WRITTEN TASK
In the records below, turn everything from the line containing "with MOONCRAFT" down to the line containing "faworytem do wygrania" into a numbered list with one line per item, leaving out any blank lines.

GIVEN DATA
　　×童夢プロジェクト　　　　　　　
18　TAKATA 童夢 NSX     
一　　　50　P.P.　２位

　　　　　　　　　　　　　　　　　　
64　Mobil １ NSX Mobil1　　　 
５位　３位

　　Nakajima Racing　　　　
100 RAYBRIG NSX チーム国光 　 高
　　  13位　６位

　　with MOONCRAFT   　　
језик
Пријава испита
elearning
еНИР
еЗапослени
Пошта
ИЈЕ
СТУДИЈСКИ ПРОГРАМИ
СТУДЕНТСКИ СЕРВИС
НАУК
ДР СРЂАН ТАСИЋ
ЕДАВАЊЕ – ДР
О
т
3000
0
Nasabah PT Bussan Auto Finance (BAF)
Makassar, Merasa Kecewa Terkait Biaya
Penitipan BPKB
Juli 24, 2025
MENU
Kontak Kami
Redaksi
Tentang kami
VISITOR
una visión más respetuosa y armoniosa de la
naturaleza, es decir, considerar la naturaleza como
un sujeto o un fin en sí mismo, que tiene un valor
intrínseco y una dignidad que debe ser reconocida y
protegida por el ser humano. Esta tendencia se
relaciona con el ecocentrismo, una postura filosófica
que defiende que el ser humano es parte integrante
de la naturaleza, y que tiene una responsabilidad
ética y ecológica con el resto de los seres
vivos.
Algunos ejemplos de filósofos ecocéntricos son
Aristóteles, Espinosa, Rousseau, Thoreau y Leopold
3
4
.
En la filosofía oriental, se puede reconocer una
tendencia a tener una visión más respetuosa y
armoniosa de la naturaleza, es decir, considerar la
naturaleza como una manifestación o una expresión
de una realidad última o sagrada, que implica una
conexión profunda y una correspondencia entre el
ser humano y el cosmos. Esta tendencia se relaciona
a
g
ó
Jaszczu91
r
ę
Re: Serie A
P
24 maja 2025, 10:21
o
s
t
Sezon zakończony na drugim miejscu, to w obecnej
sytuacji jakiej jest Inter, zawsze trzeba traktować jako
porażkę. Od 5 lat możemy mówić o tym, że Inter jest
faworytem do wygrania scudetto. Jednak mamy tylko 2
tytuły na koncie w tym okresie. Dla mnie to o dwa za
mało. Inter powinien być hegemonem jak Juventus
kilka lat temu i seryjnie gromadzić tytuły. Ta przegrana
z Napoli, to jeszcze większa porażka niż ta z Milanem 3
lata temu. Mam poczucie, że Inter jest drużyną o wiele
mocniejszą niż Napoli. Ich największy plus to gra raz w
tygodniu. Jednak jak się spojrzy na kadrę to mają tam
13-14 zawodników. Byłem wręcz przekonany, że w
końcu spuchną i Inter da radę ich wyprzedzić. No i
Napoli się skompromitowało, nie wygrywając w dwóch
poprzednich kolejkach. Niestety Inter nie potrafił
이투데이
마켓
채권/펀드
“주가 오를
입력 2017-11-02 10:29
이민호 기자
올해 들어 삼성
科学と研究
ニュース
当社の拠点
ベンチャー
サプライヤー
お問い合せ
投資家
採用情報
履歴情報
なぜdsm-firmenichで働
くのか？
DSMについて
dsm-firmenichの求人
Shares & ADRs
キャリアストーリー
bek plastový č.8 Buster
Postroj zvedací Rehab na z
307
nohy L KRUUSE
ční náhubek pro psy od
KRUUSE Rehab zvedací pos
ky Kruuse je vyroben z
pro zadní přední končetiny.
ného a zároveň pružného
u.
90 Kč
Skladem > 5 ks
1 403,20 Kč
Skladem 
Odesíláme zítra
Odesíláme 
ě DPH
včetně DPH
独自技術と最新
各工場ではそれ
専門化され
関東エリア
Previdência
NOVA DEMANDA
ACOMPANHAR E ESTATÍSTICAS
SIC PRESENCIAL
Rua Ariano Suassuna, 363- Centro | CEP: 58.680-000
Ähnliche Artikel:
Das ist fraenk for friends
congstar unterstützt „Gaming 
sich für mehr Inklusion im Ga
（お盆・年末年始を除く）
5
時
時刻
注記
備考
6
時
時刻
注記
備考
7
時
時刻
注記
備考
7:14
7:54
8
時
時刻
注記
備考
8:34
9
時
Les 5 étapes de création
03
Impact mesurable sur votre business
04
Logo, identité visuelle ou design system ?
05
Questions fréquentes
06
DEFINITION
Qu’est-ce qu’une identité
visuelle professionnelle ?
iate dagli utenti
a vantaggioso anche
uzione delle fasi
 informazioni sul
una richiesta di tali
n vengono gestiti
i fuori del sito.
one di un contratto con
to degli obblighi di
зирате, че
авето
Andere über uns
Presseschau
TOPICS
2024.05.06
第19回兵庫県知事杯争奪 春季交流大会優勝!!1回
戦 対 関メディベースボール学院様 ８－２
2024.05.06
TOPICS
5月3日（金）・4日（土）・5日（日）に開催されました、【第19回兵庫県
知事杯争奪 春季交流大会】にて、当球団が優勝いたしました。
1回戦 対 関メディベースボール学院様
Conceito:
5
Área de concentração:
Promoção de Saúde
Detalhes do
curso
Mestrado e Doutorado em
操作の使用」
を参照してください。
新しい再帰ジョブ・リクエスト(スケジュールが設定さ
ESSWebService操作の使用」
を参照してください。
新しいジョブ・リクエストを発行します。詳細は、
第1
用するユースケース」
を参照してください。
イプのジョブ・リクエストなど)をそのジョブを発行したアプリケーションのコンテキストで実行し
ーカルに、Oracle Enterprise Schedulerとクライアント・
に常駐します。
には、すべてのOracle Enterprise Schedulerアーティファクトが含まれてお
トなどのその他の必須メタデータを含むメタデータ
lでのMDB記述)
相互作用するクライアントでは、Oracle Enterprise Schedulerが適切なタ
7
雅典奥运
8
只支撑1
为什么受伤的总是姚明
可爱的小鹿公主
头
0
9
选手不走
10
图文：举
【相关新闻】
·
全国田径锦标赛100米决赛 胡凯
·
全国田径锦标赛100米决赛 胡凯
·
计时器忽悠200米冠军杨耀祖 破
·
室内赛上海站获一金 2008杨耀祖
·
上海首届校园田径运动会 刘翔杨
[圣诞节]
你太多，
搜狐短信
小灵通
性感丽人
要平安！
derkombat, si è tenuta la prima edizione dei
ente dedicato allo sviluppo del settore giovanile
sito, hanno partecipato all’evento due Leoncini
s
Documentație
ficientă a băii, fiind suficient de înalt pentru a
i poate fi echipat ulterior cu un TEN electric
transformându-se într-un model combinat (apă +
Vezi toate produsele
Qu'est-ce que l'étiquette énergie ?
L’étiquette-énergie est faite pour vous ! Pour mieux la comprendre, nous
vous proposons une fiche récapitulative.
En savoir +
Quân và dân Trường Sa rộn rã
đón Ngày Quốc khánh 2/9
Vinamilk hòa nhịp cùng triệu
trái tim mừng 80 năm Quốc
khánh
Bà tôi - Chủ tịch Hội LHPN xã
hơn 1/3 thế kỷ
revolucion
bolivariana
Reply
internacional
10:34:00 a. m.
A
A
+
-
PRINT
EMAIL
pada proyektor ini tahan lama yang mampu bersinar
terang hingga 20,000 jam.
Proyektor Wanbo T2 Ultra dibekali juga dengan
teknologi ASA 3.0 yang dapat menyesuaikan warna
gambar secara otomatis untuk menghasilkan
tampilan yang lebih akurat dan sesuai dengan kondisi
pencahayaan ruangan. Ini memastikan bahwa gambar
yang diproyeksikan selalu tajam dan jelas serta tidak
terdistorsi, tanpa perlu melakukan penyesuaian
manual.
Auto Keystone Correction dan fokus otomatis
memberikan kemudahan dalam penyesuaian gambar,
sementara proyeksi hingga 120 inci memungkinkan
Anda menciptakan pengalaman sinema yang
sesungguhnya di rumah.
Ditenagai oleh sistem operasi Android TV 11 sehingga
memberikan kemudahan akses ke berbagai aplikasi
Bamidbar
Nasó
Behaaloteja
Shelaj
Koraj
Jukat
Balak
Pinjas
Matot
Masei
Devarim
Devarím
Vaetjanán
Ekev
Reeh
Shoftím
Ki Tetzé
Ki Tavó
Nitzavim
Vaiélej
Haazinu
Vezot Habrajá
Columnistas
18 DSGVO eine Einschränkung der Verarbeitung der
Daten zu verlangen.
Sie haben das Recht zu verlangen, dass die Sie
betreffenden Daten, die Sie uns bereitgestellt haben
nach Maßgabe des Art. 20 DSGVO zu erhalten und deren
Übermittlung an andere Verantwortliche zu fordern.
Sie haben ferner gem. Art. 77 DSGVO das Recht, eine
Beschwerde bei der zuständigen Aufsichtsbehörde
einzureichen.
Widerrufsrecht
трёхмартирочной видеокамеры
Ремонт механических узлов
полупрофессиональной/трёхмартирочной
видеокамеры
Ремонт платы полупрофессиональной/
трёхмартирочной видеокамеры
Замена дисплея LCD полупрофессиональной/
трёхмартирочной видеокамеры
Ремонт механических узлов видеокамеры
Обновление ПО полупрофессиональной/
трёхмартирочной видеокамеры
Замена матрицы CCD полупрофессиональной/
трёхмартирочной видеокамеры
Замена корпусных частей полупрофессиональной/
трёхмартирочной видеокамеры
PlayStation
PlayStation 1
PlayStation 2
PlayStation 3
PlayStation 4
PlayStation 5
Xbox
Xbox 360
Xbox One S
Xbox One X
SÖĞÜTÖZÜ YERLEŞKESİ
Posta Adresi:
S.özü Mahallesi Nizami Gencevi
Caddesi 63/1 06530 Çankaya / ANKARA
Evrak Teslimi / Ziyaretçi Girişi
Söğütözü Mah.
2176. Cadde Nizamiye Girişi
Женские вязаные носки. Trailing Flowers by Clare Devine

ANSWER BELOW
1. 　　with MOONCRAFT   　　
2. језик
3. Пријава испита
4. elearning
5. еНИР
6. еЗапослени
7. Пошта
8. ИЈЕ
9. СТУДИЈСКИ ПРОГРАМИ
10. СТУДЕНТСКИ СЕРВИС
11. НАУК
12. ДР СРЂАН ТАСИЋ
13. ЕДАВАЊЕ – ДР
14. О
15. т
16. 3000
17. 0
18. Nasabah PT Bussan Auto Finance (BAF)
19. Makassar, Merasa Kecewa Terkait Biaya
20. Penitipan BPKB
21. Juli 24, 2025
22. MENU
23. Kontak Kami
24. Redaksi
25. Tentang kami
26. VISITOR
27. una visión más respetuosa y armoniosa de la
28. naturaleza, es decir, considerar la naturaleza como
29. un sujeto o un fin en sí mismo, que tiene un valor
30. intrínseco y una dignidad que debe ser reconocida y
31. protegida por el ser humano. Esta tendencia se
32. relaciona con el ecocentrismo, una postura filosófica
33. que defiende que el ser humano es parte integrante
34. de la naturaleza, y que tiene una responsabilidad
35. ética y ecológica con el resto de los seres
36. vivos.
37. Algunos ejemplos de filósofos ecocéntricos son
38. Aristóteles, Espinosa, Rousseau, Thoreau y Leopold
39. 3
40. 4
41. .
42. En la filosofía oriental, se puede reconocer una
43. tendencia a tener una visión más respetuosa y
44. armoniosa de la naturaleza, es decir, considerar la
45. naturaleza como una manifestación o una expresión
46. de una realidad última o sagrada, que implica una
47. conexión profunda y una correspondencia entre el
48. ser humano y el cosmos. Esta tendencia se relaciona
49. a
50. g
51. ó
52. Jaszczu91
53. r
54. ę
55. Re: Serie A
56. P
57. 24 maja 2025, 10:21
58. o
59. s
60. t
61. Sezon zakończony na drugim miejscu, to w obecnej
62. sytuacji jakiej jest Inter, zawsze trzeba traktować jako
63. porażkę. Od 5 lat możemy mówić o tym, że Inter jest
64. faworytem do wygrania scudetto. Jednak mamy tylko 2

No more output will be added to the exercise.